A Rio si ebbero scene di panico: ad un certo punto la folla carioca, presa da frenesia isterica, si abbandonò ai canti e alle danze, convinta da una falsa voce della vittoria dei propri beniamini. Il radiocronista spiegò poi a tutti che la sconfitta era da addebitarsi esclusivamente all’arbitro svizzero che aveva concesso il rigore trasformato da Meazza.

I giornali francesi e italiani concordarono che il risultato della partita era frutto della superiorità del collettivo azzurro contro la tendenza dei brasiliani a fare dello sterile spettacolo: «gioco moderno e qualità morali» (Jour); qualcuno esagerando a filosofare di «cervello latino opposto alla forza muscolare dei negri».

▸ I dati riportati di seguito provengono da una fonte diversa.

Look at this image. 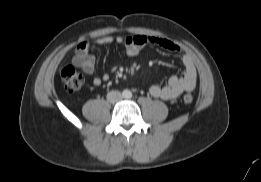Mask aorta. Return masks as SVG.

Ecco il commento apparso su “Le Sport Suisse” del 22 giugno a firma di Emile Birbaum, interessante sotto vari aspetti: «Il match non è ancora iniziato, entrano le squadre: sorpresa! Durante l’inno nazionale gli italiani non fanno il saluto fascista con la mano. Le braccia sono incollate al corpo, come se si trattasse di semplici svizzeri. Allora, che è successo, il mondo s’è capovolto? A Milano, hanno preteso che gli svizzeri facessero il saluto romano. Ma, all’estero, la squadra italiana se ne astiene. E senza dubbio una concessione fatta al Fronte Popolare, molto virulento nel Midi. Ma il pubblico non apprezza questo sacrificio, questo gesto delicato dell’Italia. Fischia alle prime note di Giovinezza. I boo cominciano, malgrado gli appelli alla calma della stampa francese. Ma gli innumerevoli italiani della Riviera non chiudono mai la bocca e la loro squadra non resterà senza sostegno… Le cose si sono guastate alla fine. Il pubblico, furioso di vedere il Brasile sconfitto, avrebbe voluto che Wuethrich avesse visto i crimini dappertutto, per fischiare non si sa quali falli contro l’Italia… Il match, quasi terminato sul terreno, si trasporta sugli spalti, dove dei bruschi pugilati si accendono qua e là».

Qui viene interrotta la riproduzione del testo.